Reading passage:
In this guide, I demonstrate how to deploy a production-grade Amazon EKS cluster within a private AWS VPC using Terraform and AWS Systems Manager (SSM). This approach enhances security by eliminating the need for SSH keys and bastion hosts, showcasing expertise in infrastructure as code, cloud security, and Kubernetes orchestration.
What You'll Learn
- Deploy a production-grade EKS cluster in a private VPC
- Implement secure access using AWS Systems Manager
- Automate infrastructure with Terraform
- Configure networking and security best practices
- Deploy a sample FastAPI application
Table of Contents
- Prerequisites
- Introduction
- Infrastructure Setup and Configuration
- Deployment and Access Configuration
- Resource Cleanup
- Optional: Implement CI/CD with GitHub Actions
Technologies & Skills
- AWS EKS
- AWS Systems Manager (SSM)
- Terraform
- FastAPI
- Amazon ECR
- Infrastructure as Code (IaC)
- Cloud Security
- Kubernetes Orchestration
Prerequisites
- Basic understanding of AWS networking concepts (VPCs, subnets, routing)

Exercise requirements:
1: Can you shorten the paragraph beginning "In this guide, I demonstrate" from the EKS deployment guide into a brief list that keeps its main facts?
2: Could you carry on the EKS deployment guide from its final line, in the same style?

Data block:
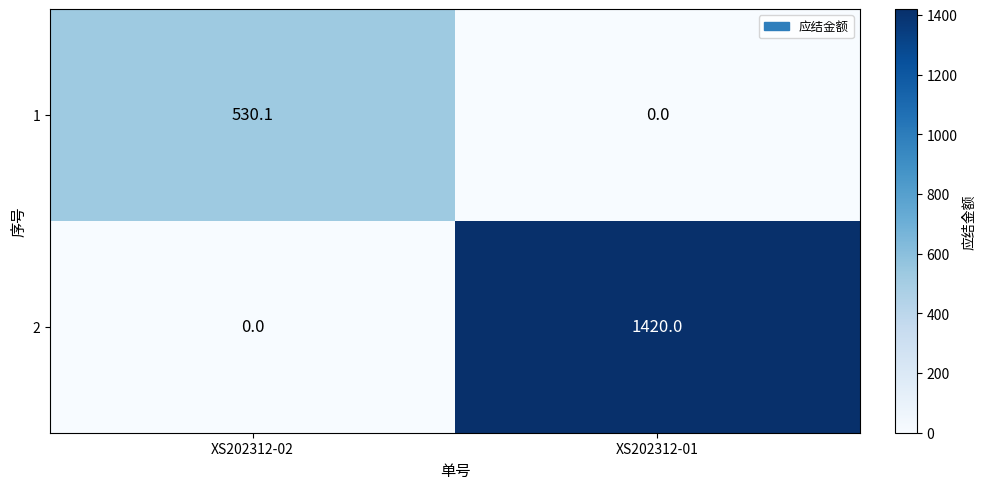

Reading left to right, transcribe all the data shown in this chart.

1: XS202312-02=530.1	XS202312-01=0.0
2: XS202312-02=0.0	XS202312-01=1420.0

Answers for the tasks:
1:
- Deploys a production-grade Amazon EKS cluster inside a private AWS VPC
- Uses Terraform and AWS Systems Manager (SSM)
- Strengthens security by removing the need for SSH keys and bastion hosts
- Shows skills in infrastructure as code, cloud security, and Kubernetes orchestration

2:
- AWS Account with appropriate permissions
- AWS CLI installed and configured
- kubectl installed
- Terraform installed
- Docker installed
Introduction
Deploying an EKS cluster in a private VPC ensures that your Kubernetes API server is not exposed to the public internet, enhancing security. However, this setup introduces challenges in managing access and automating infrastructure provisioning. By leveraging Terraform and AWS SSM, you can automate the entire deployment process, manage IAM roles effectively, and securely access your cluster without exposing it publicly.
Why This Approach?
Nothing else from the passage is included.